Change listing data:
★ ★ ★ ★ ★

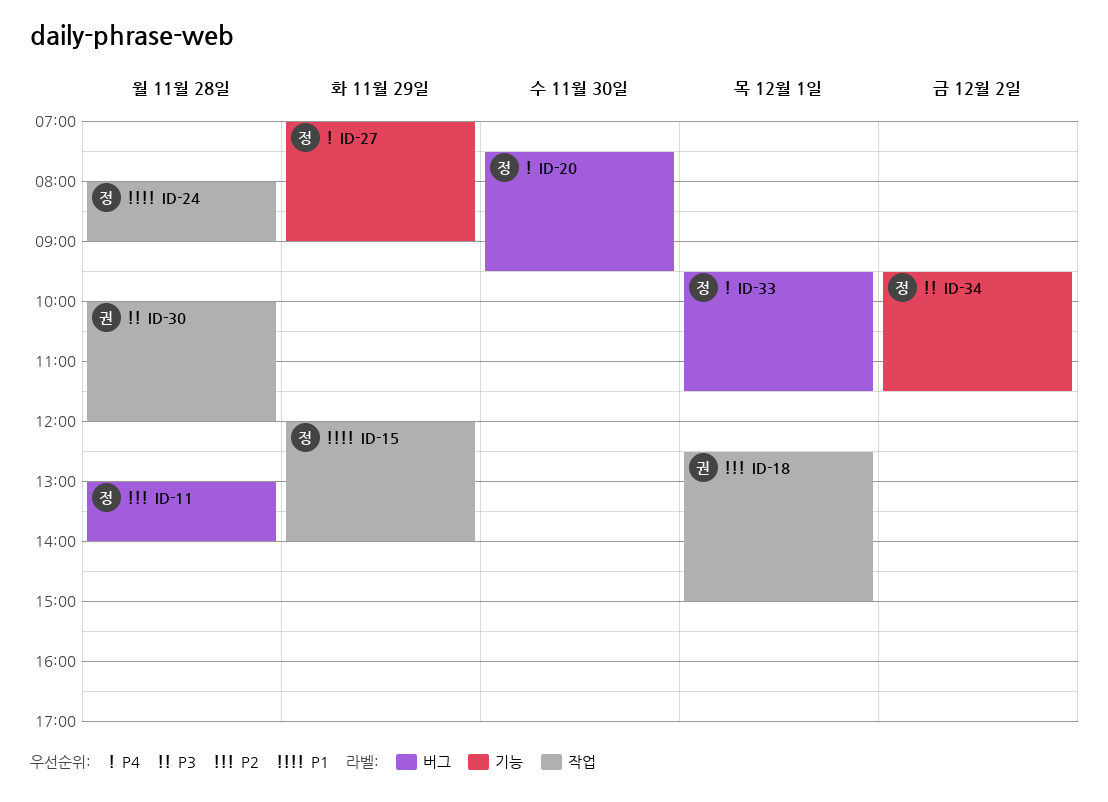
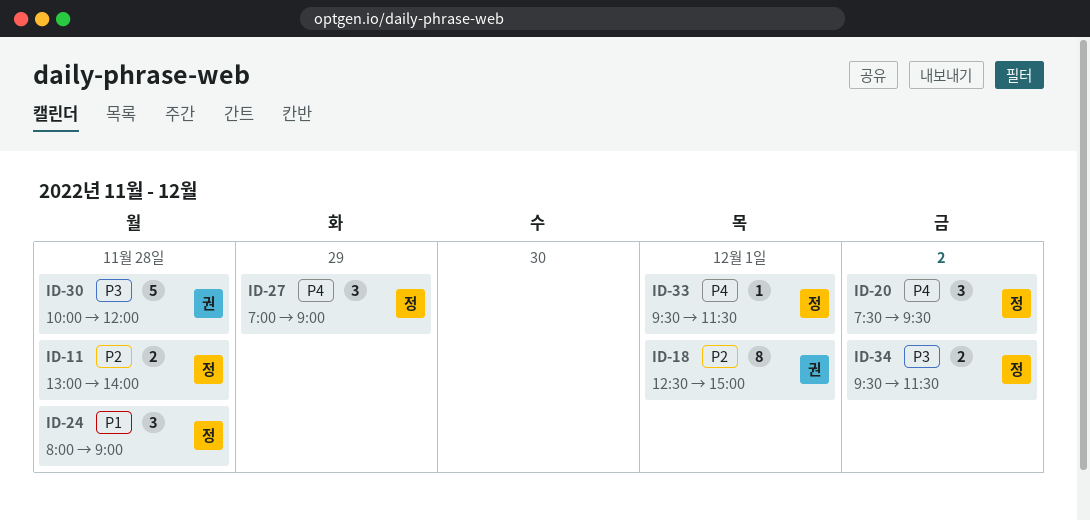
ID-15: present -> none
ID-20, day: Nov 30 -> Dec 2

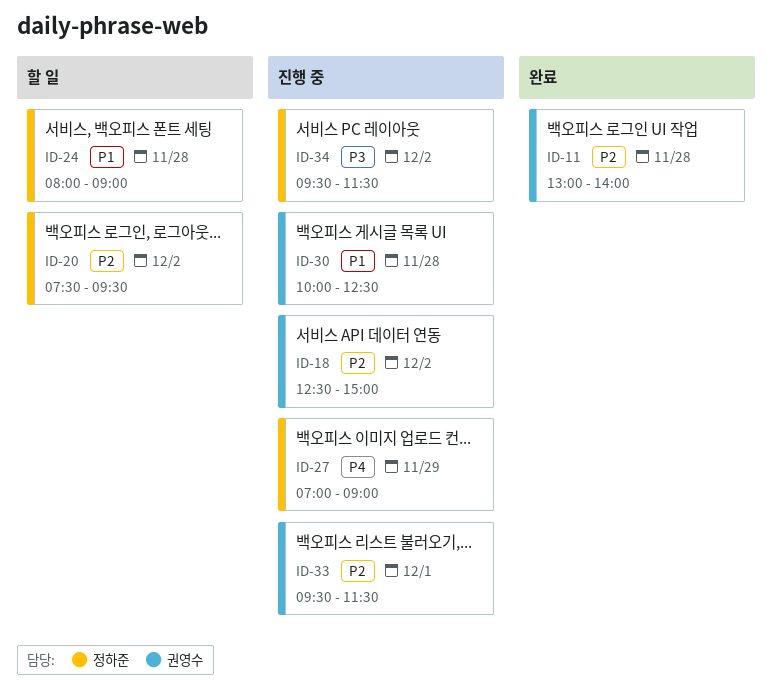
ID-11, owner: 정하준 -> 권영수
ID-18, day: Dec 1 -> Dec 2
ID-20, priority: P4 -> P2
ID-30, priority: P3 -> P1
ID-30, ends: 12:00 -> 12:30
ID-33, owner: 정하준 -> 권영수
ID-33, priority: P4 -> P2

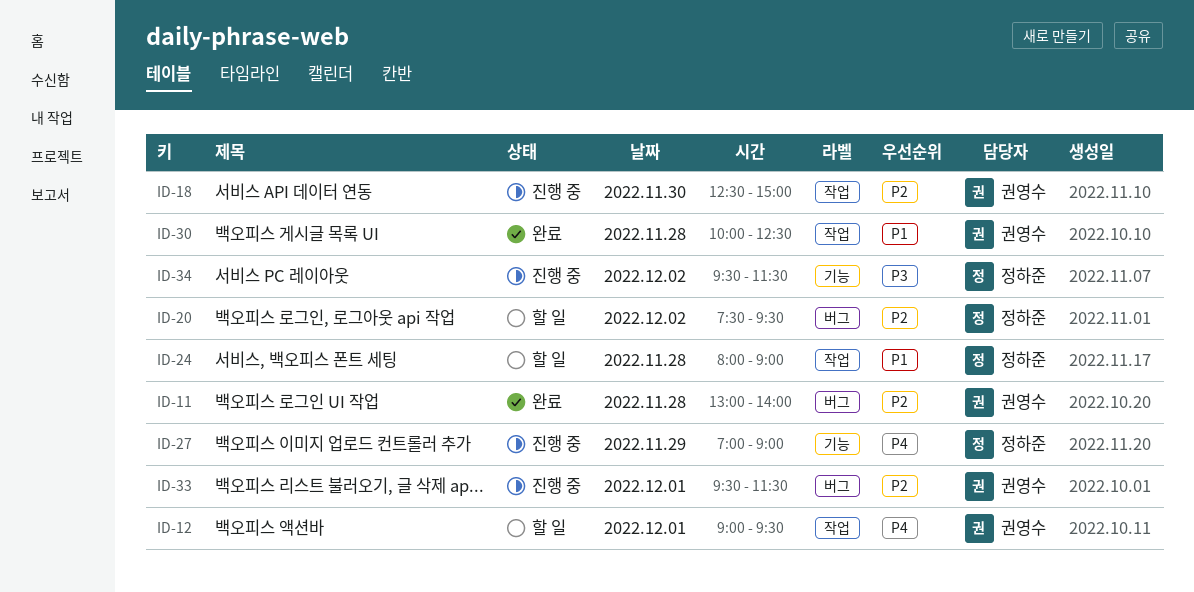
ID-12: none -> present
ID-18, day: Dec 2 -> Nov 30
ID-30, status: 진행 중 -> 완료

★ ★ ★ ★ ★

◆ **Exercise**
Show all lines from the records above where the word "owner" occurs.

◆ **Answer space**
ID-11, owner: 정하준 -> 권영수
ID-33, owner: 정하준 -> 권영수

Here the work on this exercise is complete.